• Assigned task:
Look for the word "mois" in the entries and copy every line where it shows up.

*** Data listing ***

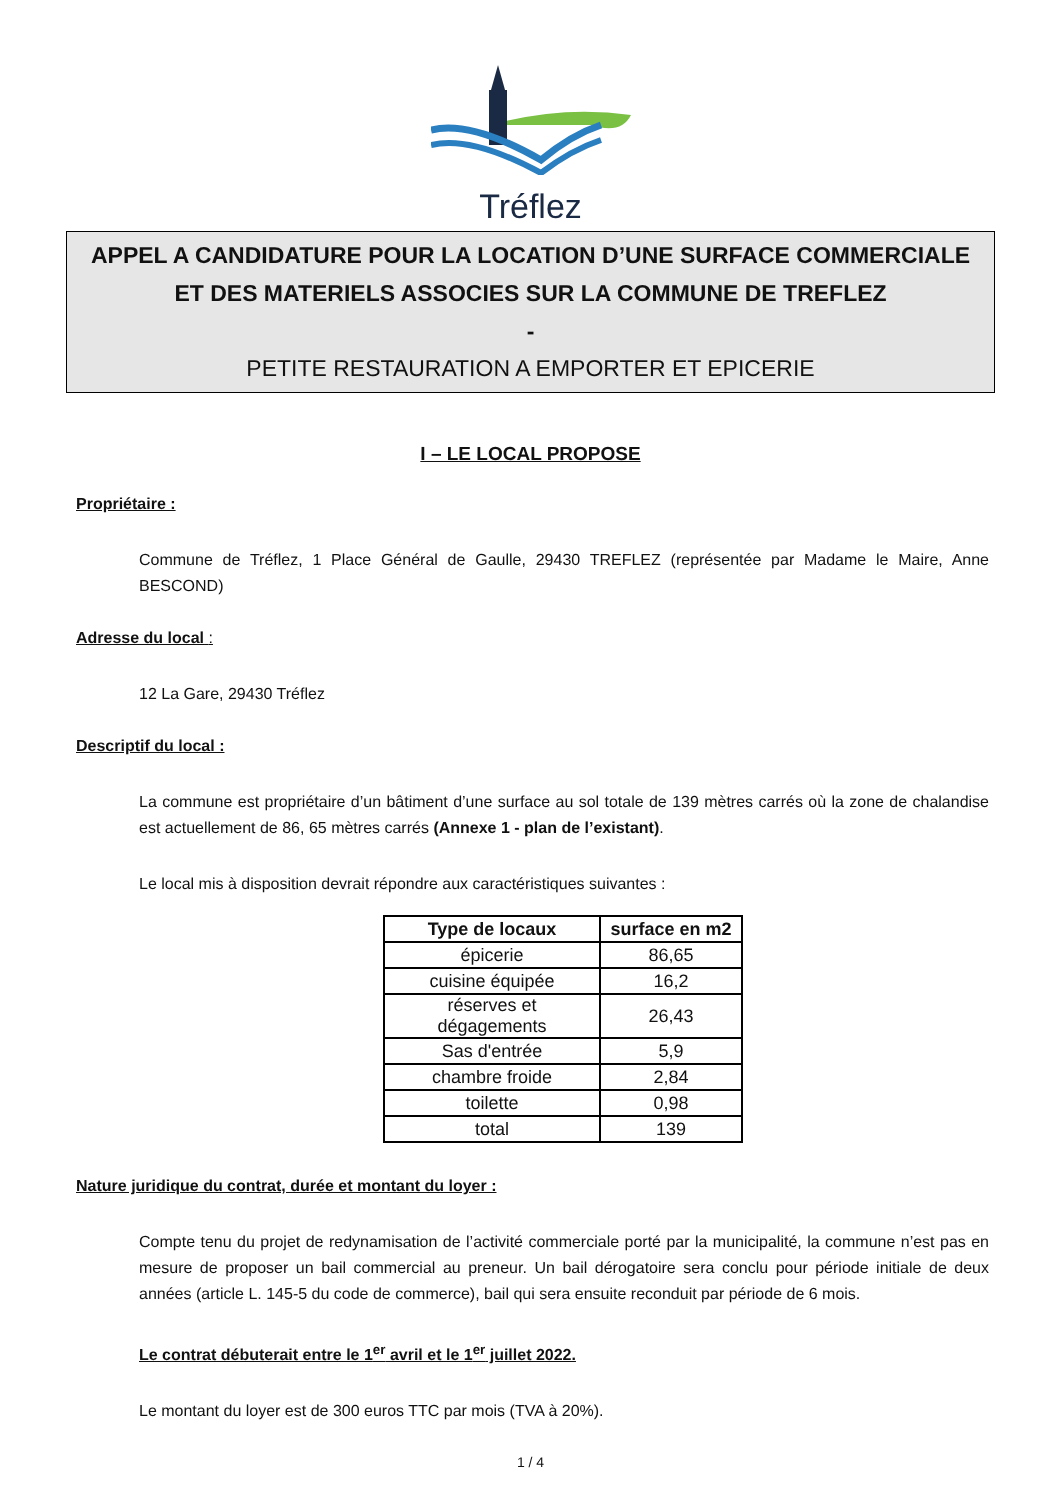Tréflez
APPEL A CANDIDATURE POUR LA LOCATION D’UNE SURFACE COMMERCIALE ET DES MATERIELS ASSOCIES SUR LA COMMUNE DE TREFLEZ
-
PETITE RESTAURATION A EMPORTER ET EPICERIE
I – LE LOCAL PROPOSE
Propriétaire :
Commune de Tréflez, 1 Place Général de Gaulle, 29430 TREFLEZ (représentée par Madame le Maire, Anne BESCOND)
Adresse du local :
12 La Gare, 29430 Tréflez
Descriptif du local :
La commune est propriétaire d’un bâtiment d’une surface au sol totale de 139 mètres carrés où la zone de chalandise est actuellement de 86, 65 mètres carrés (Annexe 1 - plan de l’existant).
Le local mis à disposition devrait répondre aux caractéristiques suivantes :
| Type de locaux | surface en m2 |
| --- | --- |
| épicerie | 86,65 |
| cuisine équipée | 16,2 |
| réserves et dégagements | 26,43 |
| Sas d'entrée | 5,9 |
| chambre froide | 2,84 |
| toilette | 0,98 |
| total | 139 |
Nature juridique du contrat, durée et montant du loyer :
Compte tenu du projet de redynamisation de l’activité commerciale porté par la municipalité, la commune n’est pas en mesure de proposer un bail commercial au preneur. Un bail dérogatoire sera conclu pour période initiale de deux années (article L. 145-5 du code de commerce), bail qui sera ensuite reconduit par période de 6 mois.
Le contrat débuterait entre le 1<sup>er</sup> avril et le 1<sup>er</sup> juillet 2022.
Le montant du loyer est de 300 euros TTC par mois (TVA à 20%).
1 / 4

*** End of Data listing ***

• Written solution:
Compte tenu du projet de redynamisation de l’activité commerciale porté par la municipalité, la commune n’est pas en mesure de proposer un bail commercial au preneur. Un bail dérogatoire sera conclu pour période initiale de deux années (article L. 145-5 du code de commerce), bail qui sera ensuite reconduit par période de 6 mois.
Le montant du loyer est de 300 euros TTC par mois (TVA à 20%).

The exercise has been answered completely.